Since there is a big re-write going on for IP7, I wonder if this is the time to jump to using a C++ container? I think using a map container offers O(lnN) performance, which would be faster than O(N) for a linked list. There is also unordered_map.
andyfaff wrote:
Since there is a big re-write going on for IP7, I wonder if this is the time to jump to using a C++ container? I think using a map container offers O(lnN) performance, which would be faster than O(N) for a linked list. There is also unordered_map.

And a hash map has constant-time lookup.

It's on the list on the whiteboard in my office. But it is relatively low priority compared to getting a working application out to beta. This topic comes up from time to time- I wonder how many people are affected by lengthy look-up when there are many waves.

John Weeks
WaveMetrics, Inc.
support@wavemetrics.com
I think thousands of waves in a datafolder is quite common. I would normally do datafolders, but every man to himself.
A map container in c++ would store a wave by the hash of the key (wavename). The map container is in the STL, and will be available in most compilers/platforms, whereas hash_map is not. Perhaps I got big O wrong. unordered_map may also be a contender.

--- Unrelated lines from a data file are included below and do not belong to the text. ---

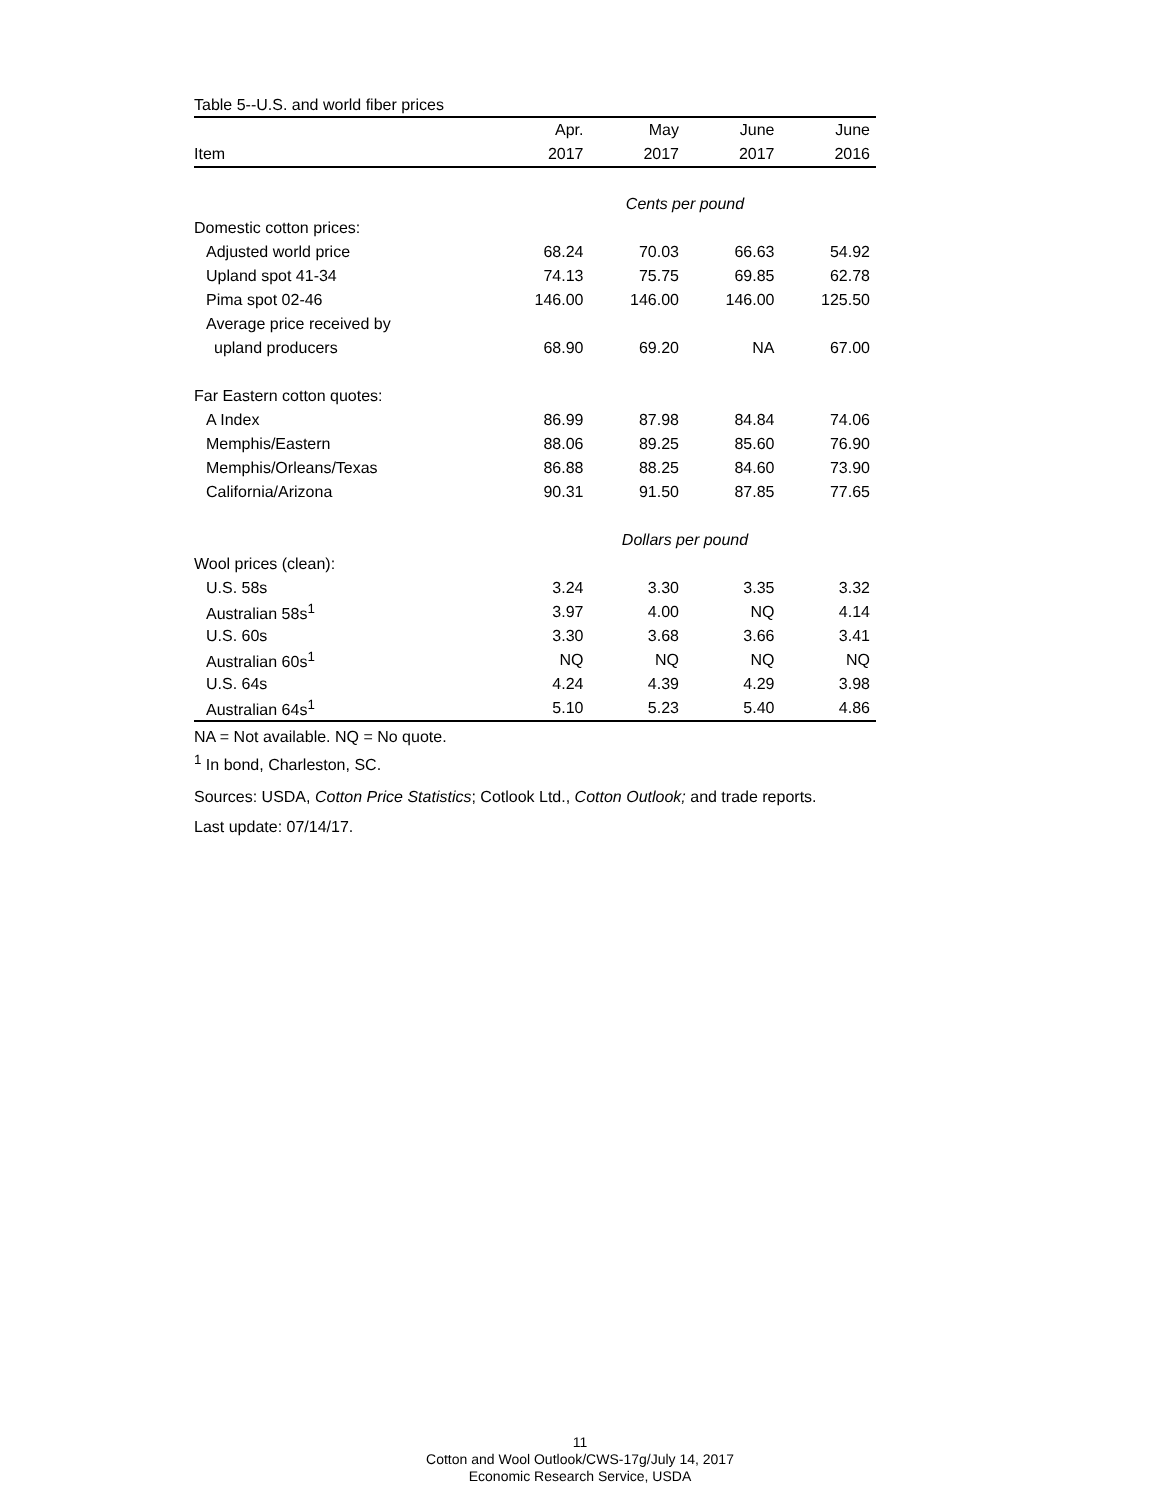Table 5--U.S. and world fiber prices
| | Apr. | May | June | June |
| --- | --- | --- | --- | --- |
| Item | 2017 | 2017 | 2017 | 2016 |
| | Cents per pound | | | |
| Domestic cotton prices: | | | | |
| Adjusted world price | 68.24 | 70.03 | 66.63 | 54.92 |
| Upland spot 41-34 | 74.13 | 75.75 | 69.85 | 62.78 |
| Pima spot 02-46 | 146.00 | 146.00 | 146.00 | 125.50 |
| Average price received by | | | | |
| upland producers | 68.90 | 69.20 | NA | 67.00 |
| Far Eastern cotton quotes: | | | | |
| A Index | 86.99 | 87.98 | 84.84 | 74.06 |
| Memphis/Eastern | 88.06 | 89.25 | 85.60 | 76.90 |
| Memphis/Orleans/Texas | 86.88 | 88.25 | 84.60 | 73.90 |
| California/Arizona | 90.31 | 91.50 | 87.85 | 77.65 |
| | Dollars per pound | | | |
| Wool prices (clean): | | | | |
| U.S. 58s | 3.24 | 3.30 | 3.35 | 3.32 |
| Australian 58s<sup>1</sup> | 3.97 | 4.00 | NQ | 4.14 |
| U.S. 60s | 3.30 | 3.68 | 3.66 | 3.41 |
| Australian 60s<sup>1</sup> | NQ | NQ | NQ | NQ |
| U.S. 64s | 4.24 | 4.39 | 4.29 | 3.98 |
| Australian 64s<sup>1</sup> | 5.10 | 5.23 | 5.40 | 4.86 |
NA = Not available. NQ = No quote.
<sup>1</sup> In bond, Charleston, SC.
Sources: USDA, Cotton Price Statistics; Cotlook Ltd., Cotton Outlook; and trade reports.
Last update: 07/14/17.
11
Cotton and Wool Outlook/CWS-17g/July 14, 2017
Economic Research Service, USDA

From stackoverflow (treat with caution):
"Some of the key differences are in the complexity requirements.
A map requires O(log(N)) time for inserts and finds.
An unordered_map requires an 'average' time of O(1) for inserts and finds but is allowed to have a worst case time of O(N).
So, usually, unordered_map will be faster, but depending on the keys and the hash function you store, can become much worse."
That's all correct. To get hash_map as part of the C++ standard library, you have to have C++11. That requires newer versions of Visual Studio and Xcode than we can require presently. There are other hashed maps available; we will look at the various benefits when it gets high enough on the priority list.

std::map uses binary search, which results in O(ln(N)). A hash map gets constant time from using the hash as a direct index into an array. The possibility of O(N) comes from hash collisions- when more than one item has the same hash, then the items are simply stored in an array, and the lookup goes back to simply walking the array. But if your hash is reasonably good, the arrays will be very small.

We also have to be careful that in implementing a fast wave lookup that we don't slow down wave *creation*. Some containers feature fast lookup, but slow insertion.

John Weeks
WaveMetrics, Inc.
support@wavemetrics.com
Just one minor comment:

unordered_map (aka hash map) in namespace std::tr1:: was introduced with C++98 TR1, which e. g. VS2008 already supports. And recent xcode versions I guess also.